И за все время у меня, слава Богу, ни одного «двухсотого» [погибшего] не было, «трехсотых» [раненых] – только я и мой зам, остальное так, царапины. Украинцы-то своих солдат не жалеют, гонят, как скот на убой. В общем, мы с замом отправились в диверсионно-разведывательный рейд. Добрались до «зеленки», он там остался меня прикрывать, а я пополз к танку. Пока полз, танк затих. Думаю, что делать дальше. Тут миномет начал работать по тому участку, где я находился. Тра-та-та, разрывы все ближе и ближе. Начинаю молиться: «Богородица, спаси и помилуй». Слышу, разрывы в другую сторону пошли. Собираюсь ползти обратно – и тут миномет на мой пятачок возвращается. Хлоп! Разрыв возле ноги…
– Что почувствовали, подумали в этот момент?
– Я тебе вот что скажу…- задумывается и серьезнеет лицом Артем. Я тоже напрягаюсь – вдруг вопрос некорректный, разбередил душу человеку? – Только ты этого не пиши. Хотя – напиши, озорнее будет. Я первым делом рукой пощупал то место, что для каждого мужика особо ценно. Не задело ли? Там все в порядке, значит, можно жить. Начинаю действовать. Оказалось, что осколком разворотило мышцы. Хорошо, что был с собой жгут, длинный и тонкий, перетянул рану, а то бы умер от кровопотери. Кое-как добрался до «зеленки». Потом ребята подоспели, вкололи мне антишок, хорошо, опять же, что был. К врачу меня часа четыре тащили, носилок не было, так меня волокли на больших сухих ветках от деревьев, которые пару раз в пути ломались. Целая эпопея в общем. Потом госпиталь, лечение, вот, Ростов…
– Что в дальнейшем?
– Дойдем до Киева минимум. Украина и так была искусственным государством, а после того геноцида, что она устроила на Донбассе, ей тем более в прежнем формате не жить.
– Ну, а лично Вы что делать буду?
— Сейчас ногу сделают, так мы с моей красавицей, – Элла вновь улыбается, – съездим к дочке в Пермь. Я ее уже почти год не видел, никогда так надолго не разлучались.
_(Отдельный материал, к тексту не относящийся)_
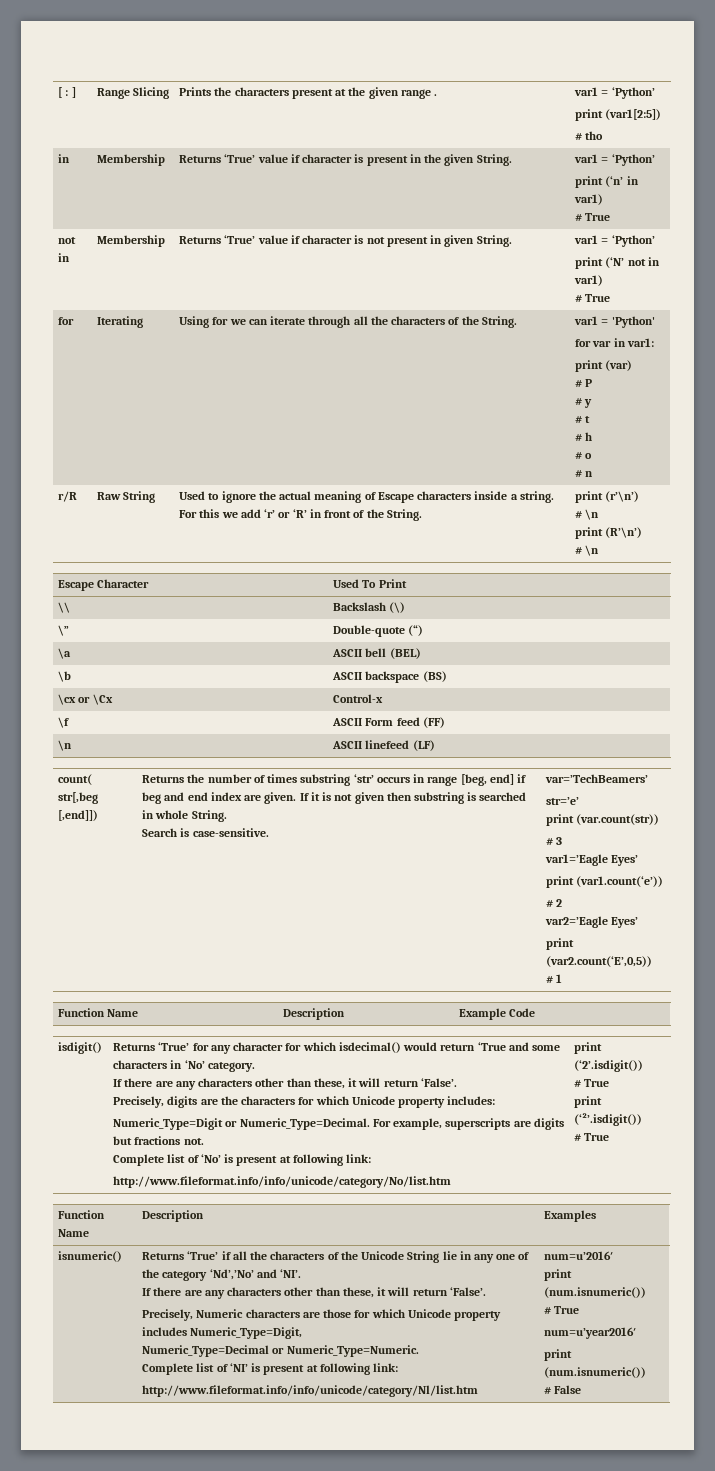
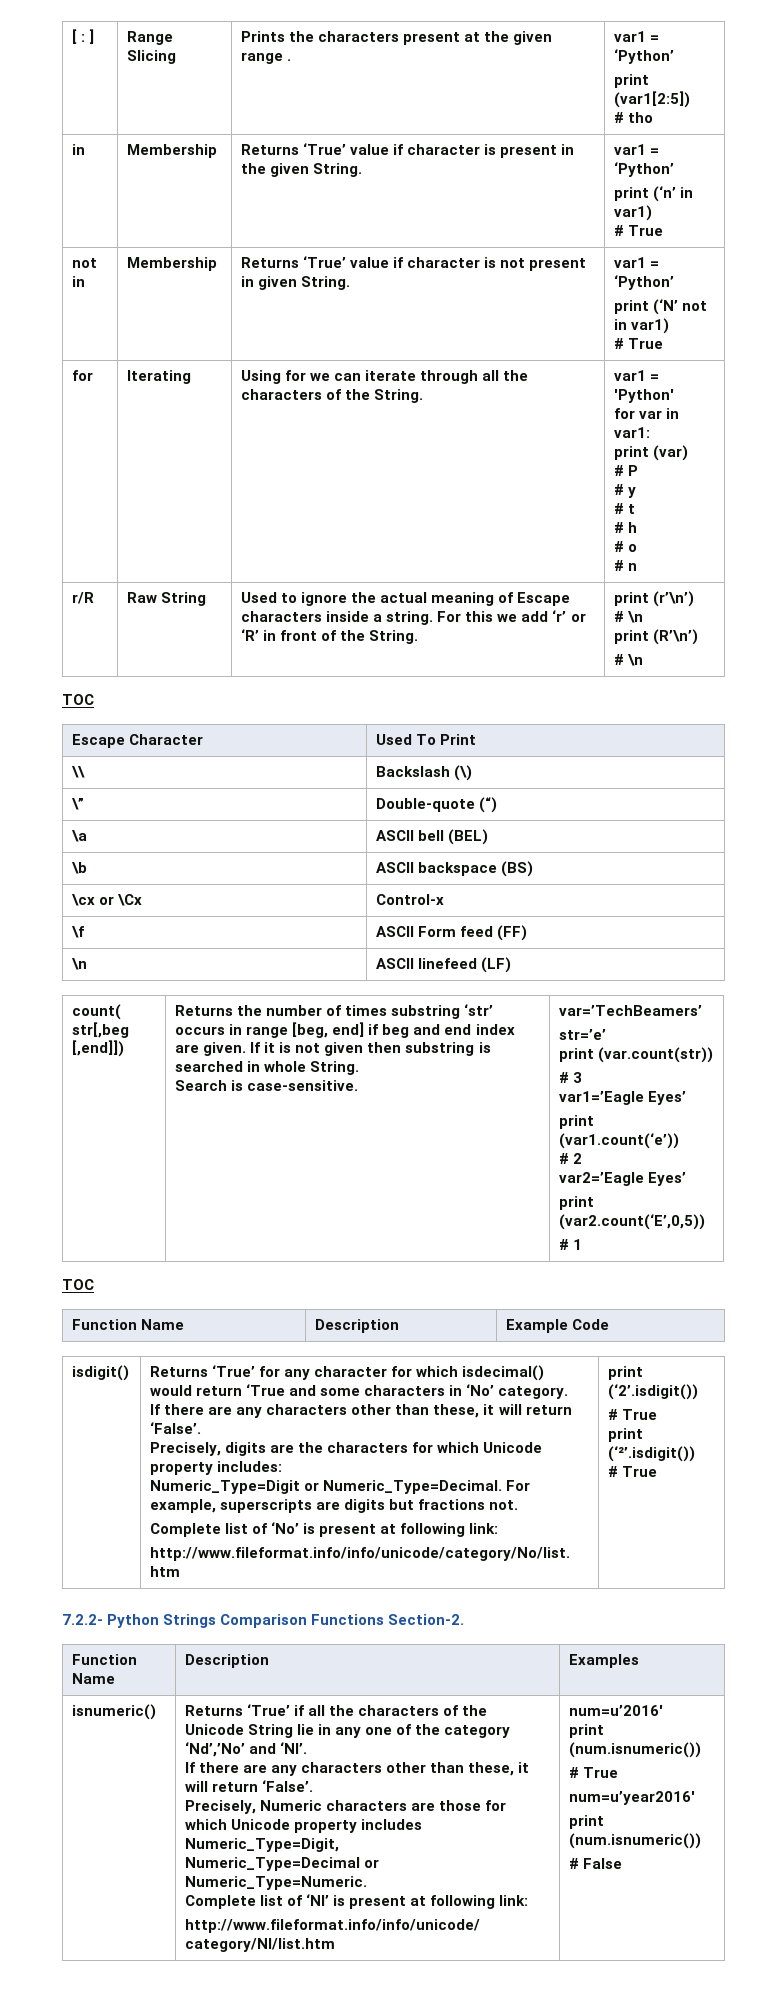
(600, 550) none -> [62,694,94,705] // TOC
(563, 978) none -> [62,1279,94,1290] // TOC
(610, 1137) none -> [62,1614,465,1628] // 7.2.2- Python Strings Comparison Functions Section-2.

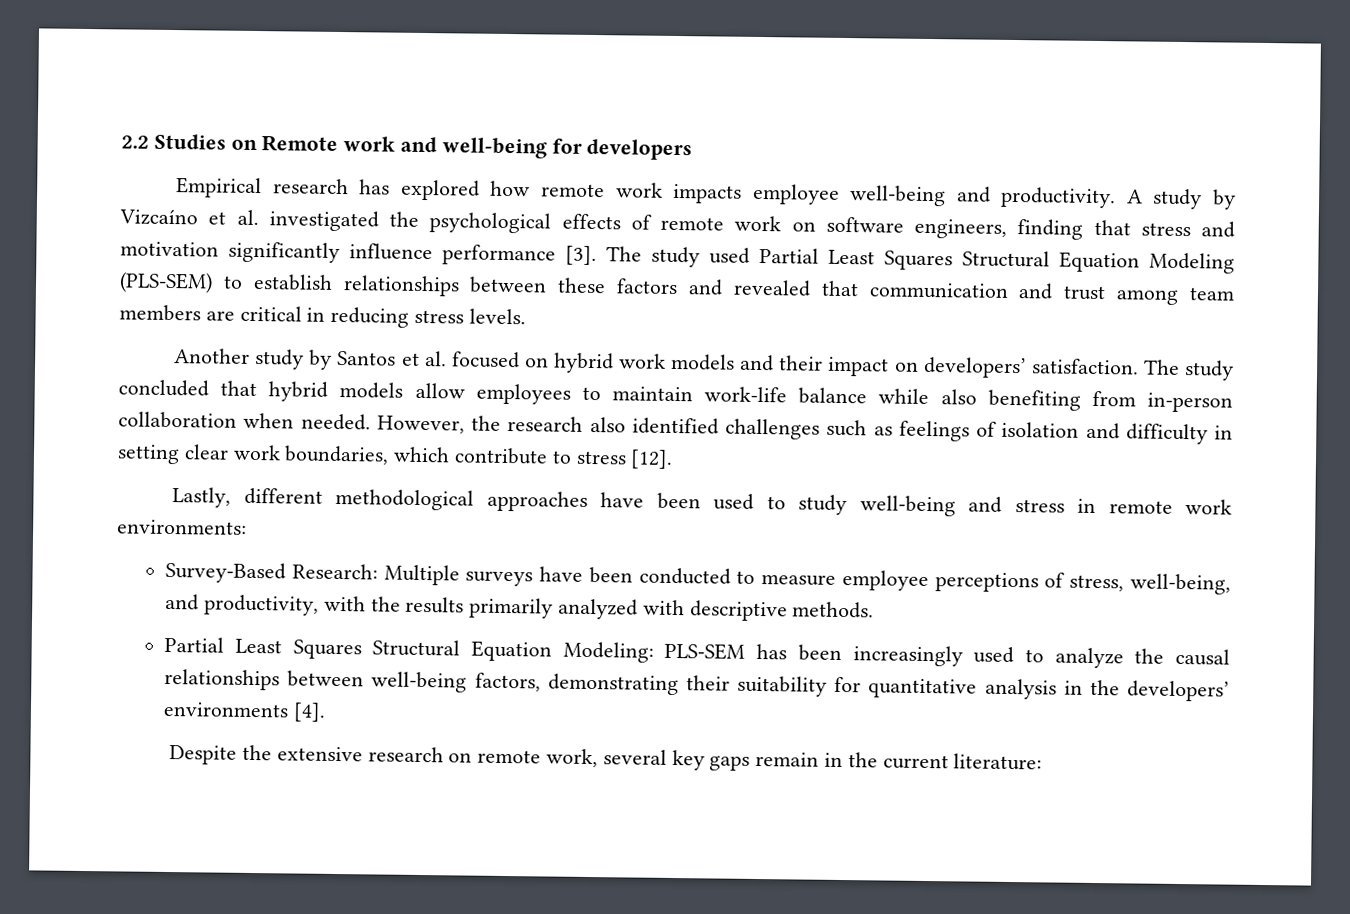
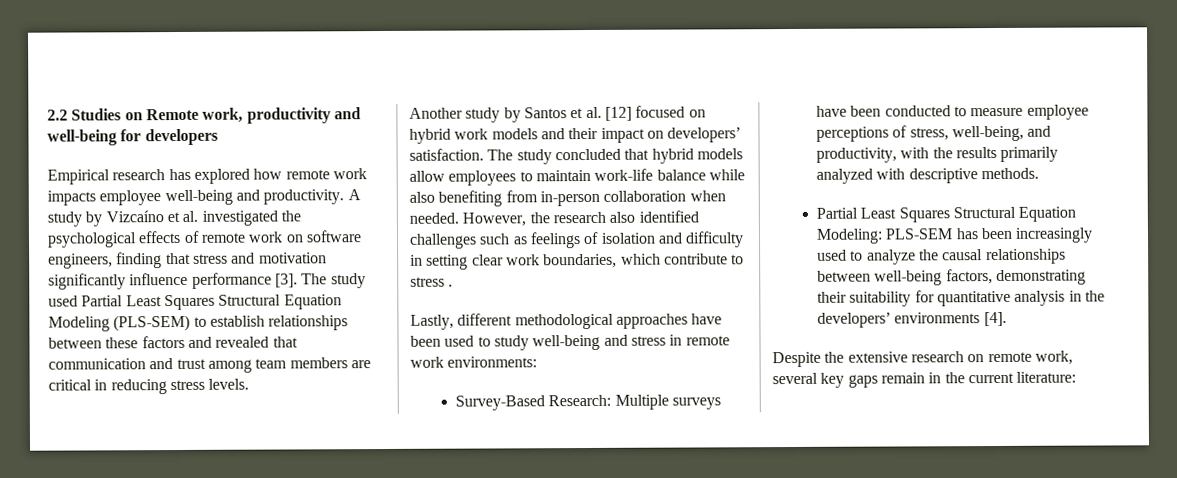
[343,136,396,152] work -> [202,107,331,124] work, productivity
(447, 359) none -> [604,106,632,121] [12]
[630,449,674,469] [12]. -> [448,284,454,287] .

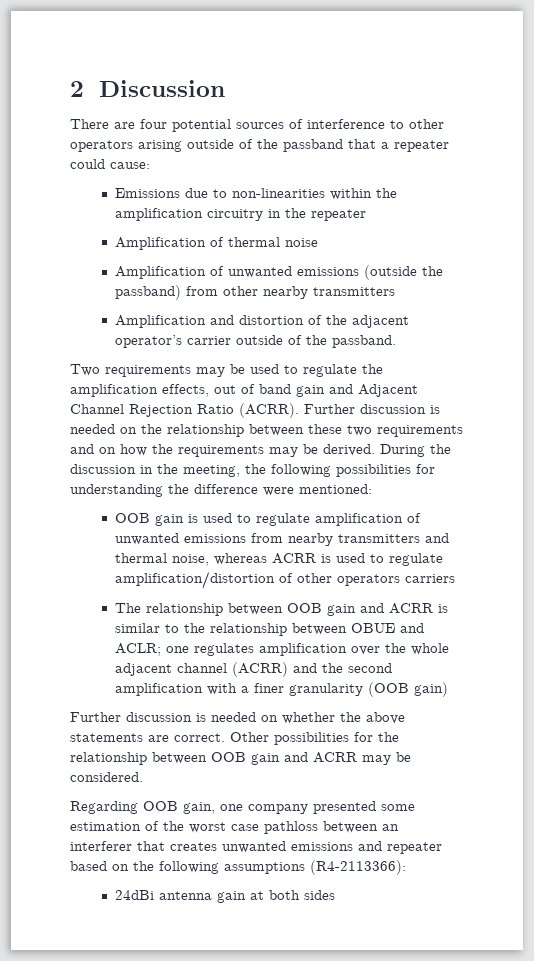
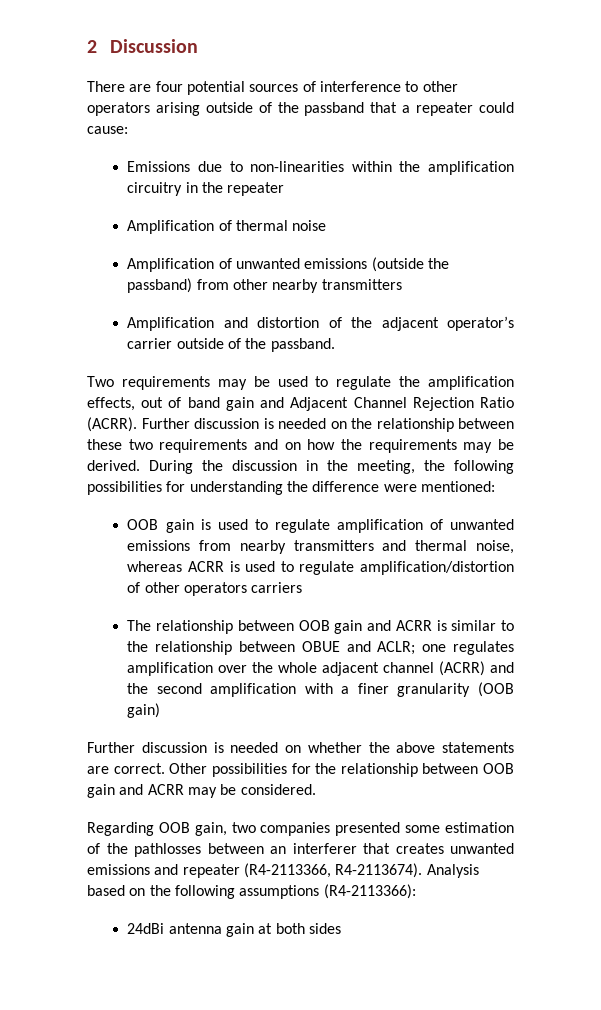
[220,804,308,814] one company -> [231,822,331,836] two companies
[189,821,318,834] worst case pathloss -> [134,843,201,857] pathlosses
(442, 848) none -> [243,863,479,878] (R4-2113366, R4-2113674). Analysis

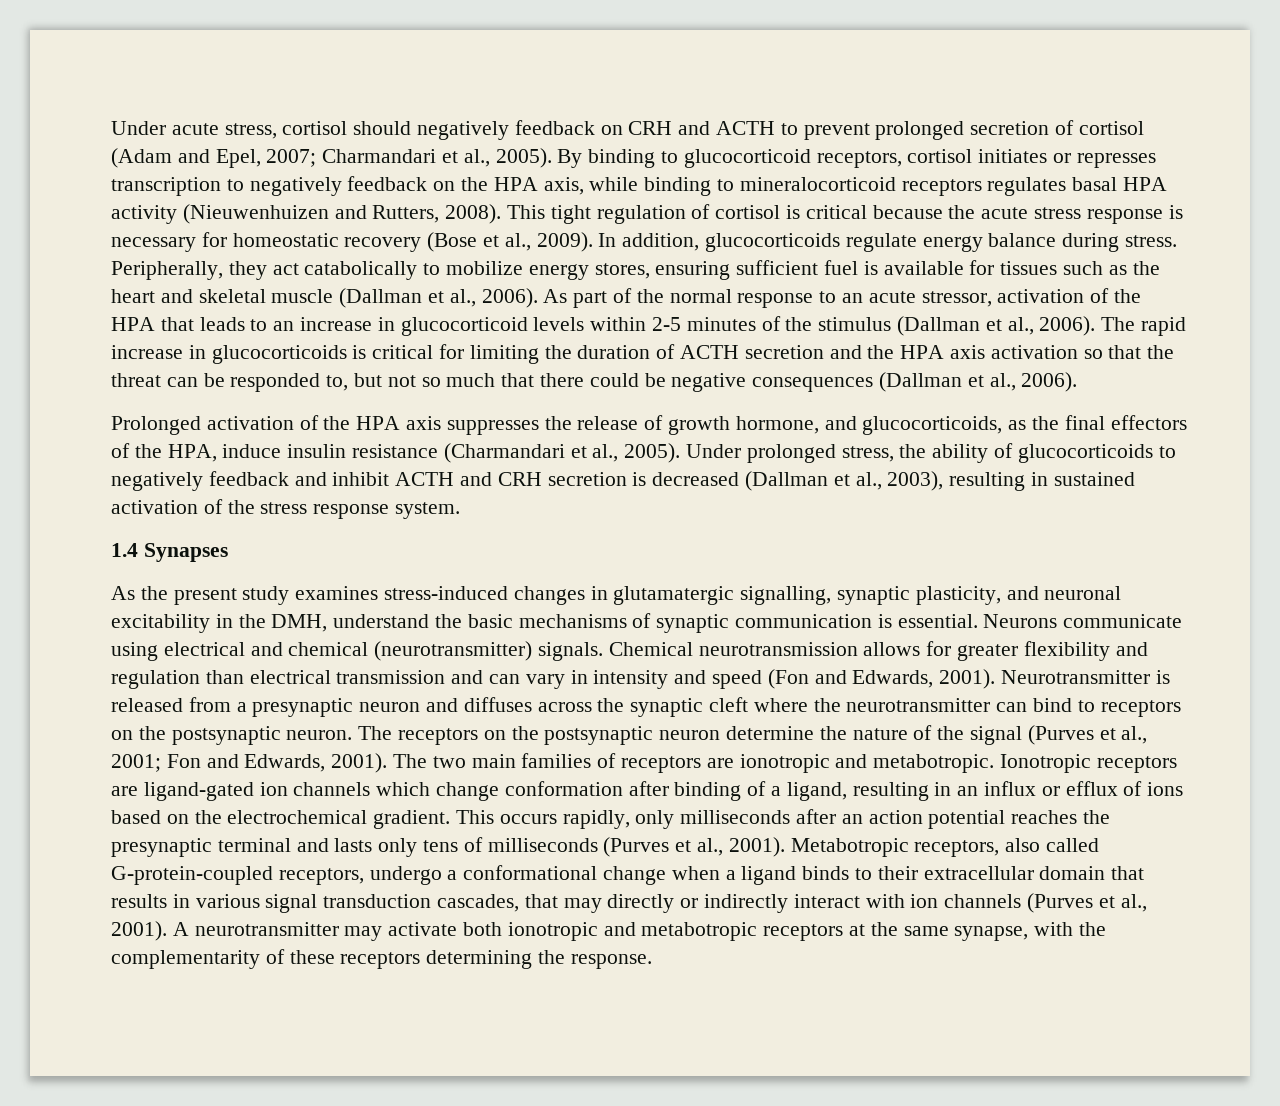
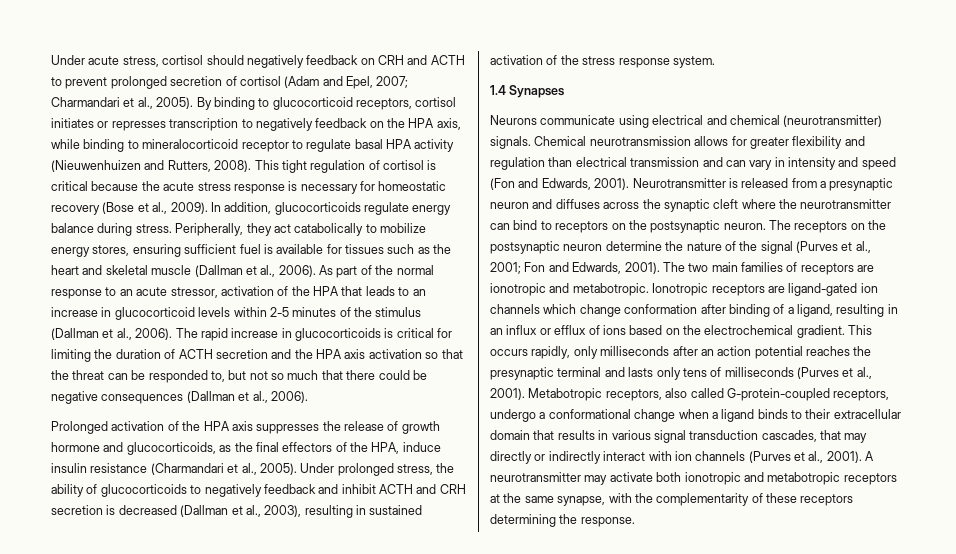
[901,177,1067,196] receptors regulates -> [241,139,352,152] receptor to regulate
[735,416,819,434] hormone, -> [51,442,100,452] hormone
[111,586,1122,605] [111,613,978,633] As the present study examines stress-induced changes in glutamatergic signalling, synaptic plasticity, and neuronal excitability in the DMH, understand the basic mechanisms of synaptic communication is essential. -> (565, 91) none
А потом думаю вернуться обратно в свою часть, не знаю, в каком качестве, инструктором или кем-то еще, но непременно вернуться. Ребята звонят, говорят, что ждут обратно и без таких идейных, как я, никуда. Идейность, действительно, очень важна. Но самое главное для воина – совесть. Ты можешь окружающих обмануть, налить в уши киселя, объясняя, почему не пошел воевать, а решил отсидеться в сторонке, суша штанишки. Но себя-то самого не обманешь, а Бога тем более. Нынешняя война – это как раз борьба Идеи и Совести против идеи бессовестности.
Я благодарю Артема и Эллу за разговор. Уже одеваюсь, чтобы уходить, обмениваемся последними фразами. Спрашиваю, как им Ростов. Оказывается, Артем здесь уже бывал не раз, в детские и юношеские годы по несколько месяцев гостил у родни в области. Когда я уже на пороге, Элла (она, кстати, родом из Оренбурга) говорит:
– Вот постоянно звучит с экранов – «братский народ», «братский народ». Да какой братский? Мы один народ, который негодяи разделили по-живому. Вот с людьми на улицах разговариваем, когда гуляем, спрашиваем, можно ли по нашему облику или говору сказать, что мы иностранцы, пусть и братские? Да нет, отвечают, никогда. Один мы народ, какие тут споры. За то и война.
С этими стопроцентно истинными словами простой русской женщины не согласны украинские политики. Чем раньше они вынуждены будут их принять и сделать руководством к действию, тем быстрее кончится война и будет восстановлена историческая справедливость.
P.S. Полтора месяца назад СМИ написали о чудовищной истории, случившейся с Артемом, который после выздоровления обосновался в РФ. Чудовищной – и одновременно крайне характерной для отношения российских чинуш к героям Донбасса. Хочется верить – ПРЕЖНЕГО отношения, и если справедливость за истекшее время не восстановили, то теперь восстановят в кратчайшие сроки.